Would you return exactly the lines below from the line with "305 266 171.38" through the line with "202 424 0.21", both included, and nothing else, leaving out the pictures?

Stored data entries:
—————

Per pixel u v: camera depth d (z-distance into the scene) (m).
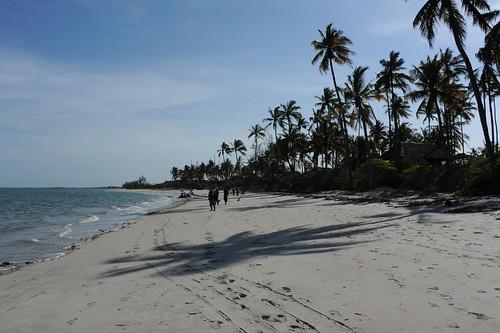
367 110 46.41
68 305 7.26
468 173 28.75
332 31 45.78
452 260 8.95
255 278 8.49
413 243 11.35
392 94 53.28
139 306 6.90
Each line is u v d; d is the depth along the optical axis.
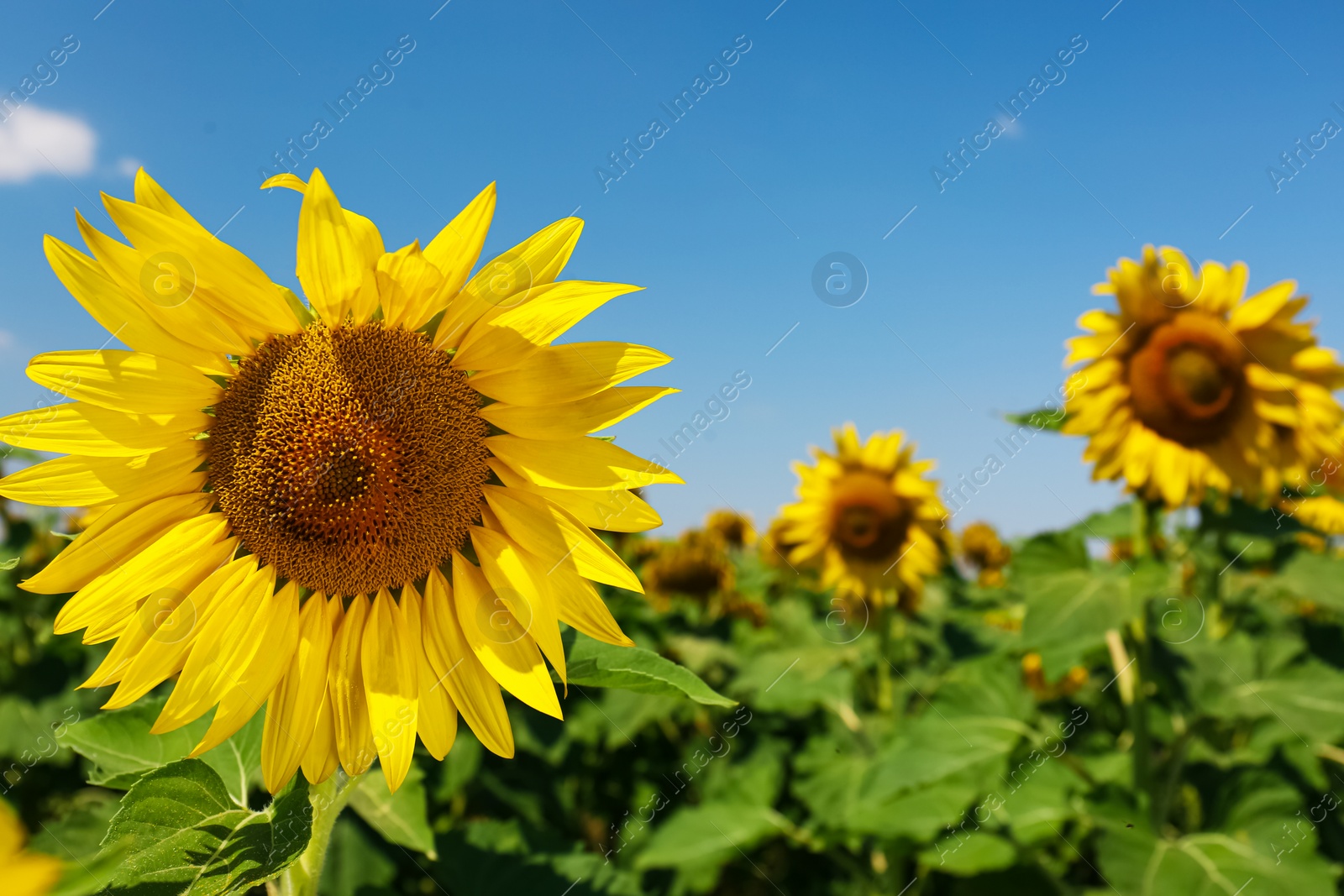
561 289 0.47
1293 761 0.85
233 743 0.51
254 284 0.44
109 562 0.44
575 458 0.47
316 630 0.46
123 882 0.38
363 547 0.46
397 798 0.57
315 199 0.42
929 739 0.84
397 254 0.44
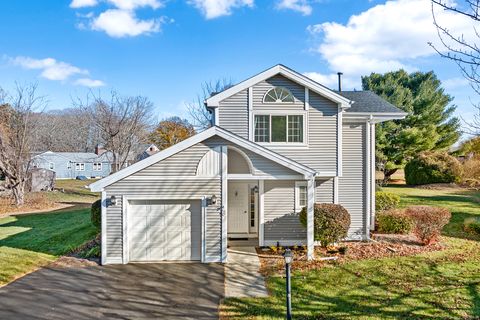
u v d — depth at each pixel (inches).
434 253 488.7
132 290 380.2
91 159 2476.6
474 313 304.8
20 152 1096.2
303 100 560.1
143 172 482.3
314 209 515.5
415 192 1119.6
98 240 568.1
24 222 814.5
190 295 365.1
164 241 489.7
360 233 588.7
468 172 1230.3
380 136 1347.2
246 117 559.2
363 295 348.8
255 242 587.2
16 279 414.0
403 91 1405.0
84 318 312.5
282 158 489.4
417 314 305.0
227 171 498.6
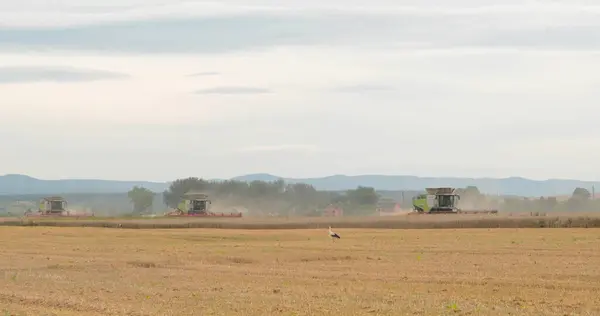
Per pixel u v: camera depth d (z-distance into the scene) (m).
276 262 182.25
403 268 164.00
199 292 126.75
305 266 171.38
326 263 178.62
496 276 146.88
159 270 163.75
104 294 125.31
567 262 171.75
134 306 112.12
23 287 135.62
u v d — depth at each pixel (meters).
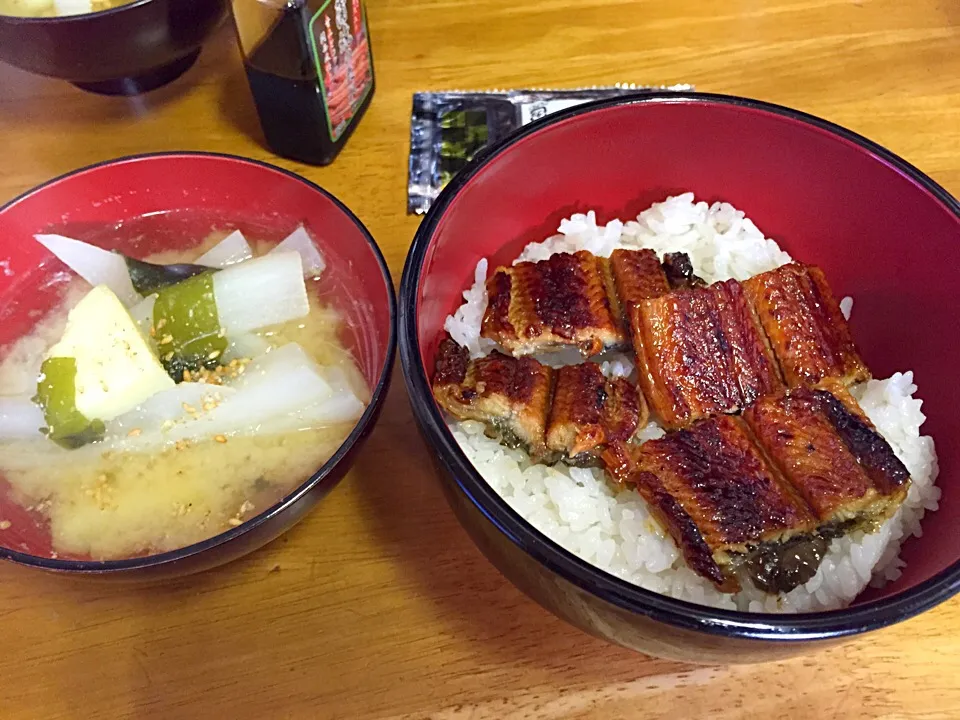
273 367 0.21
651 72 0.31
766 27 0.32
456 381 0.20
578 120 0.22
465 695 0.18
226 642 0.19
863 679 0.18
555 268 0.22
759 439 0.20
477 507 0.15
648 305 0.21
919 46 0.31
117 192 0.24
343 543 0.20
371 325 0.22
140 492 0.20
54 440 0.20
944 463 0.20
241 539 0.17
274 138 0.27
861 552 0.19
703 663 0.17
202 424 0.21
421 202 0.27
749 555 0.19
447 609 0.19
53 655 0.19
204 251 0.25
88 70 0.26
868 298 0.23
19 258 0.24
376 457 0.22
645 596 0.14
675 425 0.21
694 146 0.23
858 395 0.22
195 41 0.27
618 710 0.18
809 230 0.24
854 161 0.21
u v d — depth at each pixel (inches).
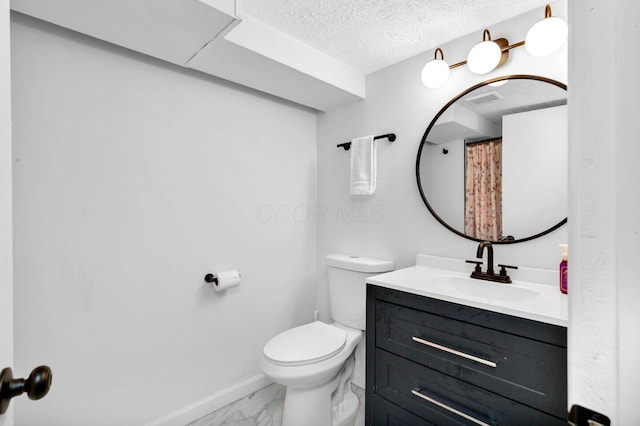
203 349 70.1
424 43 66.8
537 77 54.5
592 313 14.6
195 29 50.3
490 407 42.7
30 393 17.6
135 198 60.4
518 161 56.4
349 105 85.4
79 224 54.2
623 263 13.6
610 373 14.1
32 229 49.7
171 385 65.1
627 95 13.3
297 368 55.2
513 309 40.7
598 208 14.3
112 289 57.7
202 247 69.7
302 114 90.4
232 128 75.0
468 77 63.1
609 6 13.8
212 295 71.5
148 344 62.1
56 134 51.9
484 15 57.1
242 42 56.3
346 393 71.2
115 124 58.0
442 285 59.1
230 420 67.0
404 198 73.5
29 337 49.4
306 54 67.1
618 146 13.6
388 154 76.7
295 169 88.7
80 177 54.3
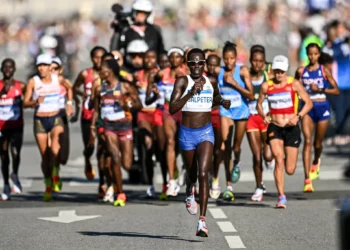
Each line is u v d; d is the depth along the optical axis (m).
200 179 32.25
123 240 32.94
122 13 51.78
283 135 39.50
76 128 79.62
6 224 36.62
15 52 161.38
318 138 44.59
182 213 38.53
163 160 42.72
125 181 50.00
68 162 58.25
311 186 43.41
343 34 60.72
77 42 152.75
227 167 41.81
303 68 44.59
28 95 42.97
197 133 33.06
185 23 178.00
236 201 41.56
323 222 35.88
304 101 39.56
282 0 187.38
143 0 51.47
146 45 46.94
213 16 188.12
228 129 41.66
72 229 35.31
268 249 31.08
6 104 43.66
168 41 173.50
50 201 42.72
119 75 40.66
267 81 39.75
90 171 45.66
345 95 61.34
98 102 41.41
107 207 40.53
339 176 49.16
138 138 47.44
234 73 41.59
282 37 167.75
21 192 46.12
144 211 39.22
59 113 43.03
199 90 33.09
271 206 39.94
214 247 31.50
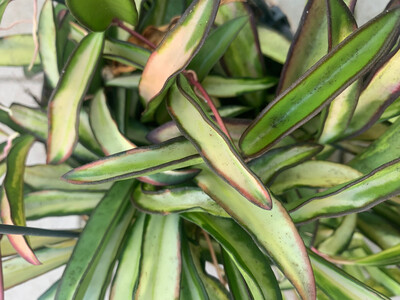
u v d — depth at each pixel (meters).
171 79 0.14
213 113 0.17
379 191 0.14
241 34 0.20
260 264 0.15
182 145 0.14
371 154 0.18
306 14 0.16
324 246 0.19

—————

Solution for this exercise:
305 266 171.38
326 263 178.62
496 276 146.88
159 270 163.75
104 294 125.31
567 262 171.75
134 306 112.12
23 287 135.62
u v d — depth at each pixel (meters).
273 367 0.21
651 72 0.31
766 27 0.32
456 381 0.20
578 120 0.22
465 695 0.18
226 642 0.19
863 679 0.18
555 268 0.22
759 439 0.20
477 507 0.15
648 305 0.21
919 46 0.31
117 192 0.24
343 543 0.20
371 325 0.22
140 492 0.20
54 440 0.20
944 463 0.20
241 539 0.17
274 138 0.27
861 552 0.19
703 663 0.17
202 424 0.21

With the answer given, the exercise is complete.